Tuesday 9 March 2010


Wrong Knowledge, the new barrier to KM



Once upon a time, the main barrier to introducing KM to a new client, was that they didn't know anything about KM, so had no idea of the value it could deliver. Their lack of knowledge made them suspicious - made them see KM as some sort of fad.

Now there is a new barrier. Now they think they know what KM is, and have dismissed it already. They have heard stories of KM being "all about content management" or "all about SharePoint" or "all about social networks", and they think that this is the totality of the topic. They either say "No thanks, this is not for us", or they say "We are doing Knowledge Management already because we bought SharePoint". They have been trapped in one of the "partial views" that I blogged about here.


If anything, this new barrier of "wrong knowledge about KM" is tougher than the old barrier of "no knowledge about KM". Back then, we just needed to educate. Now we need to re-educate.

However the means of breaking the barrier is the same as it ever was - tell stories, show videos of other people telling stories, or engage the client in their own "KM story" through participatory activity such as the Bird Island knowledge management exercise.

Let them experience it - either personally or vicariously - and then they will "get it".

1 comment:

Ivan Webb said...

The brain struggles with the idea that what it believes is true might actually be wrong. This is the actual barrier.
The way around this is to have two ways: an Old Way and a New Way with the emphasis on thinking about KM rather than which is right and which is wrong about KM.
The idea here is that there is a 'new way' to think about KM. The 'old way' may be 'all about content management, etc" but this does not preclude new emerging ways. After all KM will always have some aspects of 'content management'.

(Dataset entries)
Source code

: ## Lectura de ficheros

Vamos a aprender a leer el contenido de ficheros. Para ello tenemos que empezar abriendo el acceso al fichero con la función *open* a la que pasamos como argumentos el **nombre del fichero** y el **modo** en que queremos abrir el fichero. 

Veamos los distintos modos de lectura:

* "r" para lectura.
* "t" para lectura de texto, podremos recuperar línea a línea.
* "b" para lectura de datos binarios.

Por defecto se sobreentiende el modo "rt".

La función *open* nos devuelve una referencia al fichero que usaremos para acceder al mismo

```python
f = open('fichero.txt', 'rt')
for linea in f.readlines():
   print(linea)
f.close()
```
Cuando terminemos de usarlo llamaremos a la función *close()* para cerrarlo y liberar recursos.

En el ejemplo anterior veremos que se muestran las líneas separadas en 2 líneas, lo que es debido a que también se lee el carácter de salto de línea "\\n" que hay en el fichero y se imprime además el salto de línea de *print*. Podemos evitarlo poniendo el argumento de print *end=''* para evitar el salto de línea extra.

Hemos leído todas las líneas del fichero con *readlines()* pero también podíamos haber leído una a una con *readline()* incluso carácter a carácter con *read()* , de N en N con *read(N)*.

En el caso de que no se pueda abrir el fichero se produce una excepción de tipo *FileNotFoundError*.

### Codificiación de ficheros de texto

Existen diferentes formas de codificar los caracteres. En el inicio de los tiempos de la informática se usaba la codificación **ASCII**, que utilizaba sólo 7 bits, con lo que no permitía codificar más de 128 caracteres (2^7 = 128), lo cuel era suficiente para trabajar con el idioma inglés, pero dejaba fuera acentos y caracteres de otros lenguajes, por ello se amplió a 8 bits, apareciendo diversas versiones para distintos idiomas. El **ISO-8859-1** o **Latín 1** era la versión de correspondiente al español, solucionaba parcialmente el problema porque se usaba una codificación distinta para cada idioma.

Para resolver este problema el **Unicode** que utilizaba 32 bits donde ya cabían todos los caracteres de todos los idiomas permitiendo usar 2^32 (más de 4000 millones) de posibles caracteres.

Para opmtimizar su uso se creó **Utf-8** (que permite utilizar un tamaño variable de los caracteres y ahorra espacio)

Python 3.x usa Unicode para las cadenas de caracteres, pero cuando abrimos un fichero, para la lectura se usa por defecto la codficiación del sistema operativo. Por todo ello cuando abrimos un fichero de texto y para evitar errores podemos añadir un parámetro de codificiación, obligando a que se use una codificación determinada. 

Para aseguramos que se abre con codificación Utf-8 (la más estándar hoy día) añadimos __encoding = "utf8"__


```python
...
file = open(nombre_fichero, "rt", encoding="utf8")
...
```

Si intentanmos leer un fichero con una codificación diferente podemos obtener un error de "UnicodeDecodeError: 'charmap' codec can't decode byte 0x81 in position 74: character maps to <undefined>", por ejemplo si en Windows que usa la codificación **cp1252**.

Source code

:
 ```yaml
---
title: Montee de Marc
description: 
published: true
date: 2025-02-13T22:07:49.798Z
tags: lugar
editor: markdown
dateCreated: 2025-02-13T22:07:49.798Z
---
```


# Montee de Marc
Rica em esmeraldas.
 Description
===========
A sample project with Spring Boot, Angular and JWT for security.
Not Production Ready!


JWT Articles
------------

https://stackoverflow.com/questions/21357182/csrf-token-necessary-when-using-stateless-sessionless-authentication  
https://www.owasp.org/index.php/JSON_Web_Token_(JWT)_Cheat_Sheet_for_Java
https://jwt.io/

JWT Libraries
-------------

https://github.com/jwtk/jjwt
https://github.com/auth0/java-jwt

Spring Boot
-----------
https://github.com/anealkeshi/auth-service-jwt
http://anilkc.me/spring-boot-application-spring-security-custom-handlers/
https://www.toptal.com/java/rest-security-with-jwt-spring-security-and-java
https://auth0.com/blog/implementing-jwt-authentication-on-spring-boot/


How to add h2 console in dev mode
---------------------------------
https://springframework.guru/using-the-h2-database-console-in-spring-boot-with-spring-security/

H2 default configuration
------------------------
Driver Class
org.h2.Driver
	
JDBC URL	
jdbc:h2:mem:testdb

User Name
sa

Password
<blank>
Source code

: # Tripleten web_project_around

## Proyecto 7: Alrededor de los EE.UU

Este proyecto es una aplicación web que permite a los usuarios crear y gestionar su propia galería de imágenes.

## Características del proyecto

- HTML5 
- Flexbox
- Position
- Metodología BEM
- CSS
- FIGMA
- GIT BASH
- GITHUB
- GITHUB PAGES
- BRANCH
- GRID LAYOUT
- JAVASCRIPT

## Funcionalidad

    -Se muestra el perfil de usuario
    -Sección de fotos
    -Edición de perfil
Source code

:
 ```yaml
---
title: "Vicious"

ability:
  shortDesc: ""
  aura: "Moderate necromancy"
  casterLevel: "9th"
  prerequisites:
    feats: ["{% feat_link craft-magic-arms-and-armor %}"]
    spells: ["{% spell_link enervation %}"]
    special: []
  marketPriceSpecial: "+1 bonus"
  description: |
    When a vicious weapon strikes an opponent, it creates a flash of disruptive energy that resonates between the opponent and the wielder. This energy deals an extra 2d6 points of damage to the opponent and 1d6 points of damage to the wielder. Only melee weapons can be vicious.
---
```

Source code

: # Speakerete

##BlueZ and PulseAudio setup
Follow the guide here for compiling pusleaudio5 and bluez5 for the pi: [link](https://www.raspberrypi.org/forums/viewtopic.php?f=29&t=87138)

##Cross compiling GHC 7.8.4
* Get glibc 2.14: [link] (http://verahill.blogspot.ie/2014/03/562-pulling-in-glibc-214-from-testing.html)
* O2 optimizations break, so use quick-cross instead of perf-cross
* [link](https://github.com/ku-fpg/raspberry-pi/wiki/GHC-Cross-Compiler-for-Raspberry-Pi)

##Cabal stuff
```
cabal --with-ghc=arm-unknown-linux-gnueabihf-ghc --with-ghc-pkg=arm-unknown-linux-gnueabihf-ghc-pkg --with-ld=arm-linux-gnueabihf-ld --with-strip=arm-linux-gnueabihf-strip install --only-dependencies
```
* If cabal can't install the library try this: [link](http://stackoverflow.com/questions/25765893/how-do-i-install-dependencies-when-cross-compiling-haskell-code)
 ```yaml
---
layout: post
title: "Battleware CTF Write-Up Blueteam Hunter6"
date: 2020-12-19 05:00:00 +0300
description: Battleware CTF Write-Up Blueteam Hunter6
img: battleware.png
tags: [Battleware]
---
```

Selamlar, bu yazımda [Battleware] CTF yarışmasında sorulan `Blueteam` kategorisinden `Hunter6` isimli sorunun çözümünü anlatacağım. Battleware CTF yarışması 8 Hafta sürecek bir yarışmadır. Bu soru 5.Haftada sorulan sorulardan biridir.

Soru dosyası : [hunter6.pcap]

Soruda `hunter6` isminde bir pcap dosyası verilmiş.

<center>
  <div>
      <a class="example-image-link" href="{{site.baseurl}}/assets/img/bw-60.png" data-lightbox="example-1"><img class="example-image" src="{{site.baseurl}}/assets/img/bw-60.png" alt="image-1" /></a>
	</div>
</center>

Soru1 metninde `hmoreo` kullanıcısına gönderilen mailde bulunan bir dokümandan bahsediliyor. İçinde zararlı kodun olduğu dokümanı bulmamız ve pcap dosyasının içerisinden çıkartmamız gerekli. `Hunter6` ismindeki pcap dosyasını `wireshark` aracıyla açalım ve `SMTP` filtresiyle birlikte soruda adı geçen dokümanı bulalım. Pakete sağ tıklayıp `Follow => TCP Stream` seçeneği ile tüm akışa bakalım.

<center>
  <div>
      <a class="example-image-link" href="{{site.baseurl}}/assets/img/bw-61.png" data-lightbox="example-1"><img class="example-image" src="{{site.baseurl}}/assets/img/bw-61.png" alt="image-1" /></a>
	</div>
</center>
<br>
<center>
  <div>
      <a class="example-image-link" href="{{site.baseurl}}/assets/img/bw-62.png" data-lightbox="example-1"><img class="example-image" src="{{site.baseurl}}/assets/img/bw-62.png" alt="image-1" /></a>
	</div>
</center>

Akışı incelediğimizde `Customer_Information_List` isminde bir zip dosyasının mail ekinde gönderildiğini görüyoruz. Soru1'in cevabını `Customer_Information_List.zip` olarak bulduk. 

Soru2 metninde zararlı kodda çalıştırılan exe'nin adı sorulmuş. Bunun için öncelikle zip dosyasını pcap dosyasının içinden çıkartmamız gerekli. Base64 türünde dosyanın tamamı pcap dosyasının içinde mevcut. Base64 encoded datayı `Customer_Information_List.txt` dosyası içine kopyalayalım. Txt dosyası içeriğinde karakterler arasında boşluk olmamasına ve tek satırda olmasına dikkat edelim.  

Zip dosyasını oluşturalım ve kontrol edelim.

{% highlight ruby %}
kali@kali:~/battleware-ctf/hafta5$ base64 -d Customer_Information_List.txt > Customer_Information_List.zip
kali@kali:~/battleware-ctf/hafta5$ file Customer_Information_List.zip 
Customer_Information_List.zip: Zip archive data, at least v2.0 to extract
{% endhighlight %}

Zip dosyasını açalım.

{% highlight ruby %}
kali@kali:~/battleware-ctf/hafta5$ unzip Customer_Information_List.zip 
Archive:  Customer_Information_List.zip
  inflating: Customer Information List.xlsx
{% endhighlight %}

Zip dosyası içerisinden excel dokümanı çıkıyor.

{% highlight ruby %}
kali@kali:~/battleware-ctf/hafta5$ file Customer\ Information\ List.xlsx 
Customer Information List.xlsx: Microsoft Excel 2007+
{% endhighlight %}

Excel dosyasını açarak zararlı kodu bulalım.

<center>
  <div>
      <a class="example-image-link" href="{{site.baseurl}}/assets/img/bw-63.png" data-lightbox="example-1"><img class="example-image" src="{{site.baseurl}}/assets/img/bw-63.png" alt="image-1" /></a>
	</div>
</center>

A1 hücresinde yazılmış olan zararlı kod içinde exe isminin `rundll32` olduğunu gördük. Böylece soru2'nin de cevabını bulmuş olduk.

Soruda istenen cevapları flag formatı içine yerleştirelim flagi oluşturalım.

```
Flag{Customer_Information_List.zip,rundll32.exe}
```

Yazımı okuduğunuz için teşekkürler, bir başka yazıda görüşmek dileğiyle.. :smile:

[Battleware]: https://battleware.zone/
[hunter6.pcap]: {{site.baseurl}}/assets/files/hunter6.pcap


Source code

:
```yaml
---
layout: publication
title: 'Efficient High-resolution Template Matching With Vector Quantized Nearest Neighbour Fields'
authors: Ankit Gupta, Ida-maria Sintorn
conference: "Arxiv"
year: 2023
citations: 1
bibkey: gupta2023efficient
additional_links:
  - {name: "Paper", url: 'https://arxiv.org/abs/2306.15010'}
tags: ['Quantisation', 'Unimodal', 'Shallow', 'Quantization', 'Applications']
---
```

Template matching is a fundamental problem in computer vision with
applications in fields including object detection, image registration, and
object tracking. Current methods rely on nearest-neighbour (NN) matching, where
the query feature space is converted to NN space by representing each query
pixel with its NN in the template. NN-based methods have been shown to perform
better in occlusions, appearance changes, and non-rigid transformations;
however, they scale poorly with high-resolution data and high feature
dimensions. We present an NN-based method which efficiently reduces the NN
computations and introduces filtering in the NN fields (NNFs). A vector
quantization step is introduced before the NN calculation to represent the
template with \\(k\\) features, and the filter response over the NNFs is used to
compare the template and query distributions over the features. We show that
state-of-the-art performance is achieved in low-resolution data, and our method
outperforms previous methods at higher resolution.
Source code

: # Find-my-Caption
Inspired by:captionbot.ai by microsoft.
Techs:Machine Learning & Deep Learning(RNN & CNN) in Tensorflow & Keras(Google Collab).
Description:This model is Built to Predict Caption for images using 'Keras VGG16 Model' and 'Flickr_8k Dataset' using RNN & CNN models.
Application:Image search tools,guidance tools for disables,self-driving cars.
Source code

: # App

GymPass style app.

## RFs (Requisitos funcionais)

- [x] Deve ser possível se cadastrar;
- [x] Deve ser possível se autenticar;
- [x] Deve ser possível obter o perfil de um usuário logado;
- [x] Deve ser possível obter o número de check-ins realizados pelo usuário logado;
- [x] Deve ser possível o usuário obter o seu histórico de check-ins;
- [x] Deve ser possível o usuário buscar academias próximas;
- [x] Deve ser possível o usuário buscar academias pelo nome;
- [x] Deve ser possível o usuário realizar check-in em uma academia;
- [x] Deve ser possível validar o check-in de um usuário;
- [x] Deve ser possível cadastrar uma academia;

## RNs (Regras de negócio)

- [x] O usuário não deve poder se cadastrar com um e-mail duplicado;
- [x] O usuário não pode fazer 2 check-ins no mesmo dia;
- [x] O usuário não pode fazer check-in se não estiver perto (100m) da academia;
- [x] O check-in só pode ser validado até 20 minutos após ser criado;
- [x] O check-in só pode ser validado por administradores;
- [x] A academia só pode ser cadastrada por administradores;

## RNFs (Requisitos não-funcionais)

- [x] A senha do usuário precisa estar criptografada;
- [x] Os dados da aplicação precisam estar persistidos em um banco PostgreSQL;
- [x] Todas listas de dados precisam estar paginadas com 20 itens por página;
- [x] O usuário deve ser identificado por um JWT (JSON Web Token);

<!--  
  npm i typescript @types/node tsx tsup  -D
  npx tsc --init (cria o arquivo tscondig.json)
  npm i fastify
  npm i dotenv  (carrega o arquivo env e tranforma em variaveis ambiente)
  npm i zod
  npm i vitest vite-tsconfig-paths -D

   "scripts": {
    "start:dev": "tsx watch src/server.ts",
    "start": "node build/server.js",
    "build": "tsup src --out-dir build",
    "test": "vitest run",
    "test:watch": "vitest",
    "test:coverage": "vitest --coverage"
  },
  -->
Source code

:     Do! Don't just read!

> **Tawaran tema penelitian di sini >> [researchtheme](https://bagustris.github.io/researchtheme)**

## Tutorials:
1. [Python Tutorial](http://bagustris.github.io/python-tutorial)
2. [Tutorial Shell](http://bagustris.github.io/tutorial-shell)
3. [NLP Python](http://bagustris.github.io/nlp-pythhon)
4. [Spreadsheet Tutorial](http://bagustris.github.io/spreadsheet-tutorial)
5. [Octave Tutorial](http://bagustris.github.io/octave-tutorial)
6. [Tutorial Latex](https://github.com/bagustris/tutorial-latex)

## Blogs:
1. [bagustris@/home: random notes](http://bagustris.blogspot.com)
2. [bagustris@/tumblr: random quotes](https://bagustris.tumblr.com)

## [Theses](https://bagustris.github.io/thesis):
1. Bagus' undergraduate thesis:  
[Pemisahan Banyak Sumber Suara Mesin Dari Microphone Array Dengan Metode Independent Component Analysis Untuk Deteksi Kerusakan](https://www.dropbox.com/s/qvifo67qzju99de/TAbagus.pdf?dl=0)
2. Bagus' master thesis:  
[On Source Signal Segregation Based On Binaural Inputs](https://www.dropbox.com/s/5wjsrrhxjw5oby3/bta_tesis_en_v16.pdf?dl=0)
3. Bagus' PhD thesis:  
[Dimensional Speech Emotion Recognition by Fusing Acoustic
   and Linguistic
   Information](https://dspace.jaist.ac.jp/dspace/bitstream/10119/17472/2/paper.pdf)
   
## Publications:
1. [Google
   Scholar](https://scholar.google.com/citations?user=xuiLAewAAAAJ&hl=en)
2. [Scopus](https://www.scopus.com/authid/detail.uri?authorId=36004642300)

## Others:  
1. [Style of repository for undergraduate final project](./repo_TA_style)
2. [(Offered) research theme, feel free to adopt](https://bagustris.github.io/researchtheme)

AIM OF THE TASK ▸ Update the passage in the post on wrong knowledge as a barrier to KM that begins at the words "If anything, this" and stops after "the actual barrier.", changing every "barrier" to "obstacle".

OUTPUT BELOW ▸
If anything, this new obstacle of "wrong knowledge about KM" is tougher than the old obstacle of "no knowledge about KM". Back then, we just needed to educate. Now we need to re-educate.

However the means of breaking the obstacle is the same as it ever was - tell stories, show videos of other people telling stories, or engage the client in their own "KM story" through participatory activity such as the Bird Island knowledge management exercise.

Let them experience it - either personally or vicariously - and then they will "get it".

1 comment:

Ivan Webb said...

The brain struggles with the idea that what it believes is true might actually be wrong. This is the actual obstacle.